Implementing Recommendations in the PATHS System
- 802 Downloads
In this paper we describe the design and implementation of non-personalized recommendations in the PATHS system. This system allows users to explore items from Europeana in new ways. Recommendations of the type “people who viewed this item also viewed this item” are powered by pairs of viewed items mined from Europeana. However, due to limited usage data only 10.3 % of items in the PATHS dataset have recommendations (4.3 % of item pairs visited more than once). Therefore, “related items”, a form of content-based recommendation, are offered to users based on identifying similar items.

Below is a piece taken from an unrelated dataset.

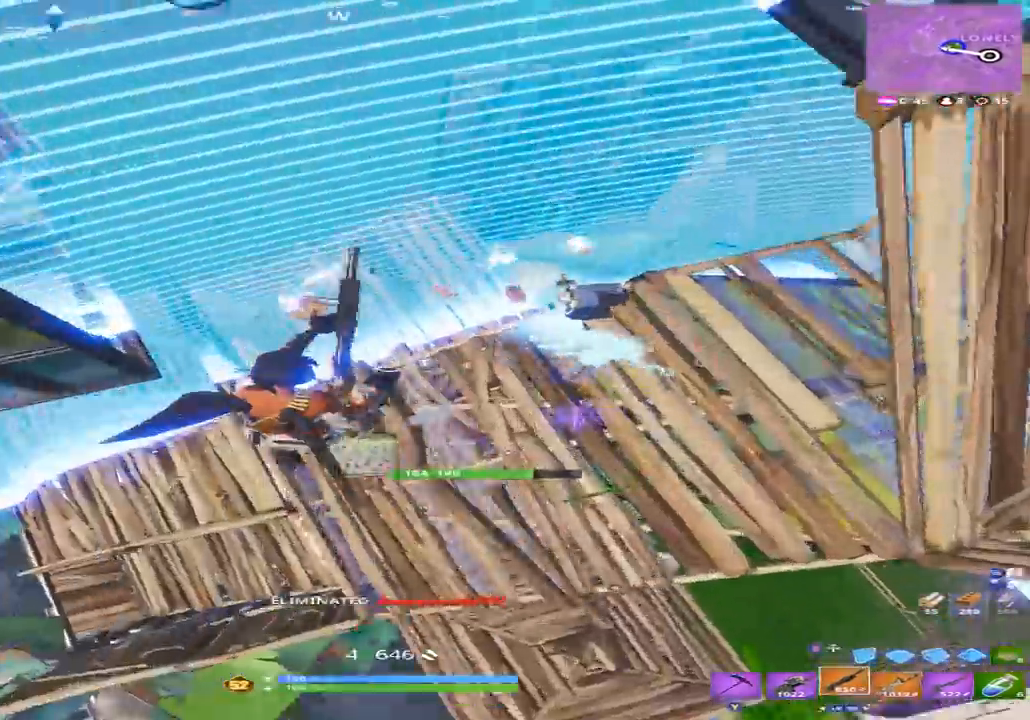
{"buttons": [], "left_stick": "up-left", "right_stick": "left", "events": [[67, "right_stick", "up-left"], [100, "B", "down"], [167, "B", "up"], [167, "left_stick", "down-left"], [233, "R2", "down"], [333, "B", "down"], [333, "right_stick", "down-left"], [367, "R2", "up"], [400, "B", "up"], [400, "right_stick", "left"], [500, "left_stick", "up-left"]]}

We discuss some of the problems with implementing recommendations and highlight areas for future work in the PATHS project.
KeywordsDigital libraries Recommendations Europeana
Increasingly recommender systems are being used to assist users with information discovery by bringing relevant content to users’ attention. They are part of a wider set of techniques for providing personalization: the tailoring of systems or services to the specific needs of individual users or communities [1, 2]. Recommendation mechanisms provide advice on objects depending on the user context or profile. They can be broadly classified by the strategy they employ (content-based or collaborative filtering) and by the recipient of the recommendations (individual user or group recommendations). Recommender functionality (and personalization more generally) has been proven useful when providing information access to cultural heritage .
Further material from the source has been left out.